Die internationale Gemeinschaft müsse ihre Aktivitäten künftig besser vernetzen, forderte Merkel. So könnte sie Krisen und Konflikten effektiver bewältigen. Vorbeugung, Entwicklungszusammenarbeit und die Agenda 2030 müssten Hand in Hand gehen.

Klimawandel, Hunger oder Bürgerkriege - Konflikte hätten viele Ursachen. "Deshalb müssen wir an mehreren Stellen ansetzen", so Merkel. Vor allem müssten die Instrumente besser ineinandergreifen.

Frieden sei die entscheidende Voraussetzung für eine nachhaltige Entwicklung. Deshalb müsse die internationale Gemeinschaft lernen, sowohl in der Krisenprävention als auch bei der Reaktion auf gewaltsame Konflikte, die humanitäre und politische Handlungen besser zu koordinieren.

Gute Regierungsführung müsse stärker eingefordert werden. "Es nützt nichts, wenn wir uns international um politische Gespräche bemühen, es aber anschließend eine intransparente Regierungsführung gibt und bei den Menschen nichts von dem ankommt, was wir als Ziele festlegen."

Auch müsse es gelingen, die Zivilgesellschaft besser in die Konfliktlösung einzubeziehen, "allen voran Frauen, die sehr viel stärker die Ressourcen für ihre Familien, für die Kinder und für das Zusammenleben vor Ort einsetzen", sagte Merkel.

Finanzierung auf solide Basis stellen

Hilfsprogramme und humanitäre Maßnahmen müssten auch in Zukunft verlässlich sein.
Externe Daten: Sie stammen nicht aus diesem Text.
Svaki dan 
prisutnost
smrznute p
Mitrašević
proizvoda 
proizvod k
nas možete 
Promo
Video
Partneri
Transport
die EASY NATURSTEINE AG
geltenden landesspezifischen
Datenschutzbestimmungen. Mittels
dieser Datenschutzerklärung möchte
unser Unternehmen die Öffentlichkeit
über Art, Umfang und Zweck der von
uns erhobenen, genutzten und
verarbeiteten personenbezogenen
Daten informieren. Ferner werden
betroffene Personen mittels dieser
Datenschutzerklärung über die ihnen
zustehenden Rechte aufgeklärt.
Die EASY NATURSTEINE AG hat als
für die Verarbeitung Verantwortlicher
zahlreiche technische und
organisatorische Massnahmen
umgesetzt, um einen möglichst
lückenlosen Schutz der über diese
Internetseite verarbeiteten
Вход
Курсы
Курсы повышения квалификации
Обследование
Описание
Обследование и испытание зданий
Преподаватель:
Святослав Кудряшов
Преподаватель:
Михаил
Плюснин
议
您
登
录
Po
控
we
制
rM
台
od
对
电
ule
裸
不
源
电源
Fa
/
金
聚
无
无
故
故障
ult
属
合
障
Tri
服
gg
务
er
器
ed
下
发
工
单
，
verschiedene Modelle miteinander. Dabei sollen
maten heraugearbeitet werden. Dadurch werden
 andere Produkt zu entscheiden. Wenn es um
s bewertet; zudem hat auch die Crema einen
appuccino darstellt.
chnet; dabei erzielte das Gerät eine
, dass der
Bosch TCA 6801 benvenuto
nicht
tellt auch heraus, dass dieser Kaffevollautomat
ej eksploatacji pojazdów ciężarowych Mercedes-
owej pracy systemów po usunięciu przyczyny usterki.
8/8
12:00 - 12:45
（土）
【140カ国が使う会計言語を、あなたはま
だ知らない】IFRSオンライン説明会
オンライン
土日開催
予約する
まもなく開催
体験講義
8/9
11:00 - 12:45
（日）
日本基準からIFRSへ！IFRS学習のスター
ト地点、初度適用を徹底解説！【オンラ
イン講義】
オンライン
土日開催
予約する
Daher plant die internationale Gemeinschaft, die Finanzierung der humanitären Hilfe neu auszurichten. "Deutschland unterstützt den Vorschlag, das Volumen des Central Emergency Response Fund auf eine Milliarde US-Dollar anzuheben", erklärte die Bundeskanzlerin auf der Plenarsitzung des Weltgipfels.

Sie warb dafür, neben klassischen Finanzierungen auch Versicherungsmodellen eine Chance zu geben, etwa Versicherungsmodellen zu Risiken des Klimawandels oder globaler Epidemien. So könne schnell geholfen werden. "Wer einen Versicherungsanspruch hat, wird nicht mehr als Bittsteller wahrgenommen, sondern als jemand, der Ansprüche hat. Deshalb können Versicherungsmodelle hier einen wirklichen Wechsel herbeiführen", erklärte Merkel.

Deutsches Engagement

Die Bundeskanzlerin bekräftigte, Deutschland werde sich künftig finanziell stärker engagieren: "Wir brauchen gefüllte Krisenfazilitäten und nicht immer erst Aktionen, wenn eine Katastrophe passiert", sagte Merkel. Neben der Erhöhung des Nothilfefonds unterstützt die Bundesregierung die Initiative von UN-Generalsekretär Ban, humanitäre Gemeinschaftsfonds in von Krisen und Konflikten betroffenen Ländern zu stärken, um die globale Krisenreaktionsfähigkeit zu fördern.

Im Anschluss an den Gipfel traf die Bundeskanzlerin den türkischen Staatspräsidenten Erdoğan zu einem bilateralen Gespräch .

Mitte Mai, im Vorfeld des Gipfels, befasste das Kabinett sich bereits mit der humanitären Hilfe und Entwicklungszusammenarbeit. Einem Bericht zufolge hat der Bedarf an humanitärer Hilfe in den vergangenen Jahren stark zugenommen. Das sei auf die weltweit gestiegene Zahl von Krisen und Konflikten zurückzuführen. Die Weltgemeinschaft solle deshalb in die Lage versetzt werden, künftig besser auf humanitäre Krisen zu reagieren. Bereits erzielte Vereinbarungen der Syrien-Konferenz in London zeigten erste Erfolge.